Bir de her felsefe doğru diye birşey yok. Felsefe fikir yürütmedir. Tutarlı olması, getirdiklerinin çelişmemesi ve soruları yanıtlamadaki sınırının genişliği onu değerli kılar.
Mesela Nietzsche'yi ne kadar sevsem de çelişkiler içindedir. Netlikten çok buhulu bir kafası vardır.
Bir kitap da ben önereyim: Bryan Maggee - Yeni Düşün Adamları
 
Selam dostlar..!

Sitenizde çok güzel bir konu açılmış felsefe....

Birileri çıkıpta felsefeyi açıklayacagı yerine kitap önermiş, saga sola veriştirmiş benim felsefem budur sunu severim v.s v.s....

Hatta hatta kimileri felsefeyi kötülemiş ki acıyorum hallerine...

Bir kaç dost felsefenin bazı akımlarını açıklamaya kalkışmışlar ama siteden atılmışlar acaba bendemi atılırım diyorum ki umurumda olmaz bir materyalist bildiklerini başkalarına aktarmalıdır kanısındayım...

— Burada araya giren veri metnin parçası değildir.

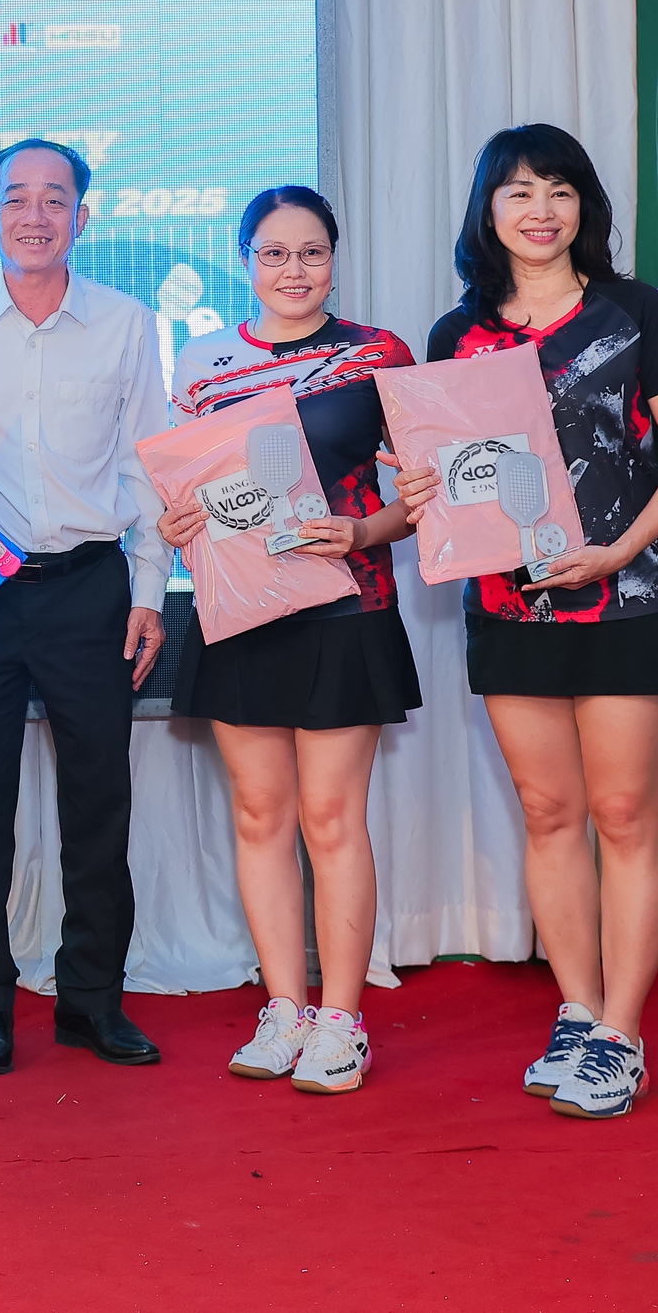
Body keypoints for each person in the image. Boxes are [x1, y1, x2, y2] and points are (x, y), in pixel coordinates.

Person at [390, 124, 658, 1121]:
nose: (540, 209)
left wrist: (617, 553)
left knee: (623, 818)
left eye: (560, 190)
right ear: (487, 212)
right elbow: (447, 481)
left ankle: (621, 1033)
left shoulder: (632, 314)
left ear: (584, 208)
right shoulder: (457, 335)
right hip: (507, 607)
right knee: (547, 817)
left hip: (629, 596)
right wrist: (418, 486)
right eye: (518, 191)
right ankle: (576, 1012)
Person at [156, 186, 421, 1096]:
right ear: (245, 260)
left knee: (331, 819)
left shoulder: (378, 354)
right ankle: (284, 1008)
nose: (293, 270)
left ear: (334, 259)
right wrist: (177, 517)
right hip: (240, 612)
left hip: (349, 606)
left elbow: (417, 499)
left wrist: (362, 532)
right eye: (274, 253)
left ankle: (342, 1019)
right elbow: (183, 497)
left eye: (311, 252)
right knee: (260, 815)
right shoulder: (203, 363)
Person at [0, 138, 172, 1076]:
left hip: (90, 587)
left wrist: (149, 591)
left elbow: (150, 465)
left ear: (82, 215)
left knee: (99, 799)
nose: (35, 214)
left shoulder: (125, 323)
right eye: (15, 198)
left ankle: (92, 1001)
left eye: (54, 198)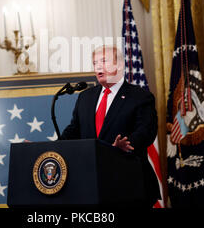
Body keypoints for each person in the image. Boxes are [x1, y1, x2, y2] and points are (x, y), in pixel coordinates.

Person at [61, 45, 160, 207]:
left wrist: (127, 144)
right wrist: (50, 149)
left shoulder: (140, 96)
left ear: (119, 65)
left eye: (104, 61)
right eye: (95, 63)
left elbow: (146, 130)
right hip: (91, 185)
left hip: (129, 183)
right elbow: (74, 130)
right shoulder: (86, 97)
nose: (98, 66)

Öncelikle felsefeyi sadece lise kitaplarından okumamak gerekir..

Felsefe;

İnsanların cevaplarını aradığı bazı temel sorular vardır.mesela;
Gerceği bilmek mümkünmüdür.
Bilim her şeyi açıklayabilirmi
Varlığın özü nedir.
Evrensel bir ahlak yasası varmıdır.
Dünyada ideal bir düzen mümkünmüdür.
Güzel nedir? neye güzel denilir.?
İyi kavramı herkes için aynımıdır yani gecerlimidir.
..............
..................
(bu örnekler çoğaltılabilir.)

felsefe bu tur sorulara cevap bulma eğilimindedir ki bu sorular günümüz toplumunda değişikliklere uğramıştır..Şimdi ise

acaba ev kirasını nasıl oderim..
cocuga ayakkabı alabilirmiyiz bu ay
patron maaşa zam yapsa felan....



Felsefe kelimesi yunanca kökenlidir.
PHİLOSOPHİA Kelimesinden kaynaklanır. Philia sevgi, sophia bilgelik veya hikmet anlamındadır.Yani bu kelimelerden felsefeyi yorumlarsak şu anlama gelir;
Bilgelik sevgisi


Yani felsefenin amacı;
Diger diğer alanlarda elde edilen bilgilerden yararlanarak temellendirilmiş, genel ve kapsamlı bilgiye ulaşmaktır.
Sıralayacak olursak;

# Yapılan akıl yürütmeleri ile ulaşılan sonuçlar birbirleri içinde yoğurularak en doğru bilgiye ulaşmak.
# Zihinde önceden bulunan bilgilerin üzerine tekrar dönerek bunları eleştirebilir.
# Mantık ilkelerini en üst seviyede kullanır.

Şimdilik özellikler bu kadar.
Devam edeyim;
Felsefenin konularına gelecek olursak;
Bilgi, Bilim, Varlık, ahlak, siyaset, estetik, din, v.b konuları ele alır.

kısacası felsefeyi begenmiyen insanlara rasyonalist düşünmeyi öğretir felsefe...

özllikleri...

1-Eleştiricidir.
2- Yığılan bir bilgidir.
3-Birleştici ve bütünleyicidir.
4- Sistemli ve tutarlıdır.
5-Evrenseldir.
6- her zaman soru sorma çabasındadır..


Benden de bir öneri...

Tarihsel materyalim i araştırın..En azından güzel günler için gelecek için..

Unutmayalım..

Güzel günler gelmez bize
biz güzel günlere yürümedikçe..

Saygılarımla...

Sümüklü bir çocuk
 
where is my mind?

benje felsefe şöle çıkar.kafadan kalpten vurur koyar gecirir oturtur.sonunda sölijen tek söz kalır where is my mind?oda kaosun başlangıcı olur..sonunda iki şee arasında çelişki çıkar dünya dönmüyo ve yoksa ben şizofrenmiyim.